*** Block opens ***
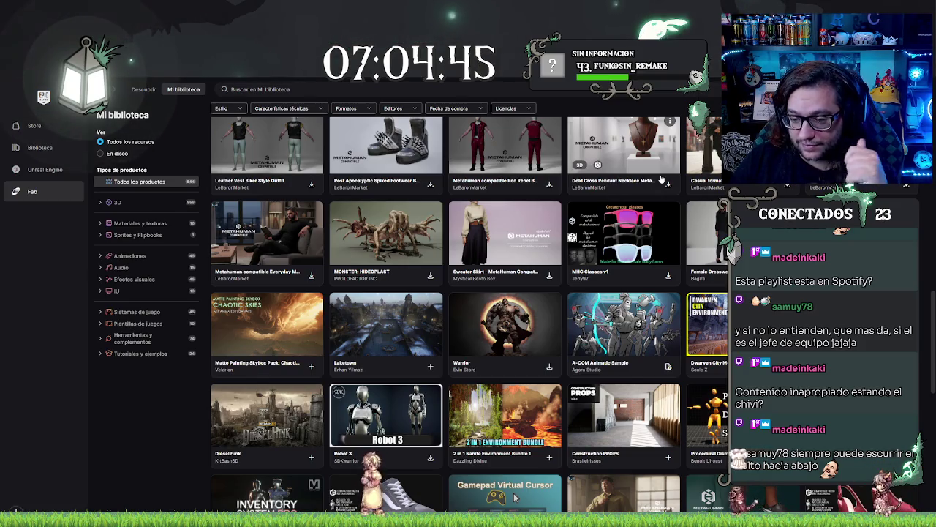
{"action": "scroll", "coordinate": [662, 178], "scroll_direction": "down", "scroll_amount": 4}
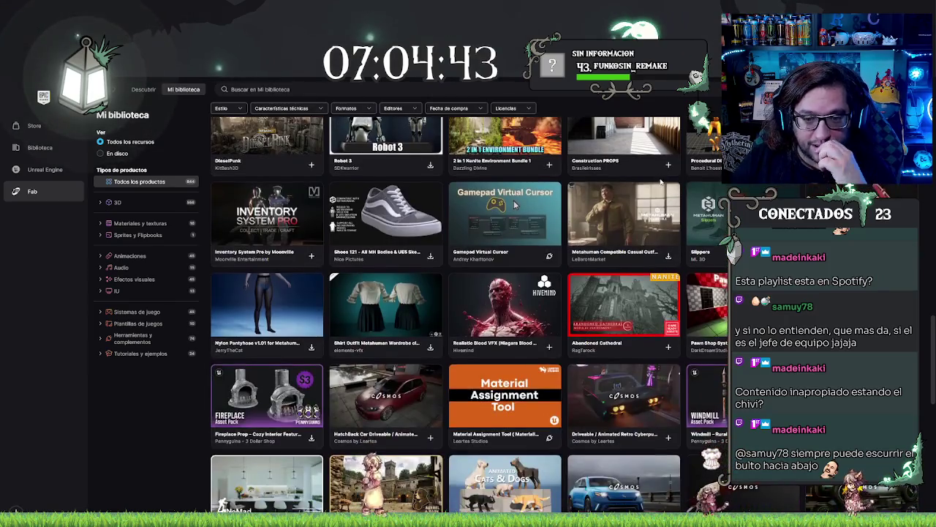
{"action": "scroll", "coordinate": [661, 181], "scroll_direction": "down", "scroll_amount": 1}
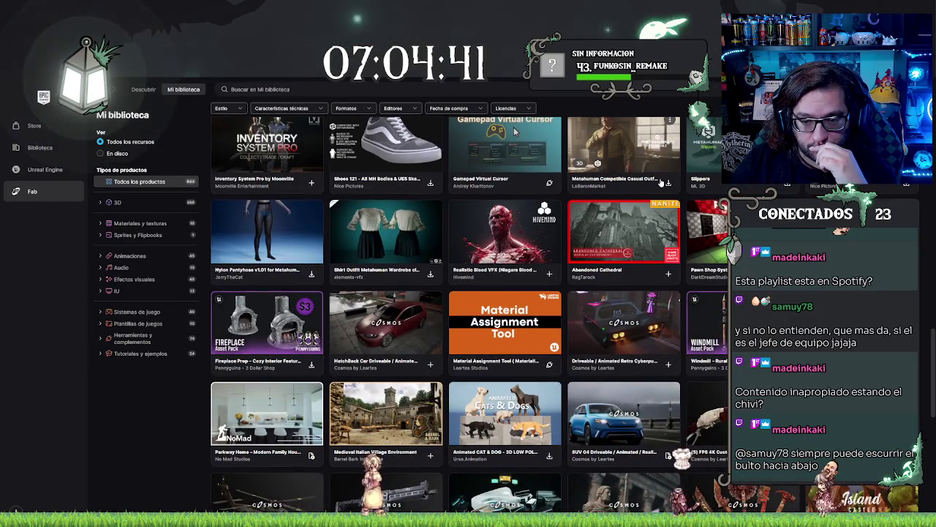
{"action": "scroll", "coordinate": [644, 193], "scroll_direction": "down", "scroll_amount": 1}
*** Block closes ***
● **What to produce**: The whole listing above is to be repeated exactly, apart from its pictures.

● **Response for this exercise**:
{"action": "scroll", "coordinate": [662, 178], "scroll_direction": "down", "scroll_amount": 4}
{"action": "scroll", "coordinate": [661, 181], "scroll_direction": "down", "scroll_amount": 1}
{"action": "scroll", "coordinate": [644, 193], "scroll_direction": "down", "scroll_amount": 1}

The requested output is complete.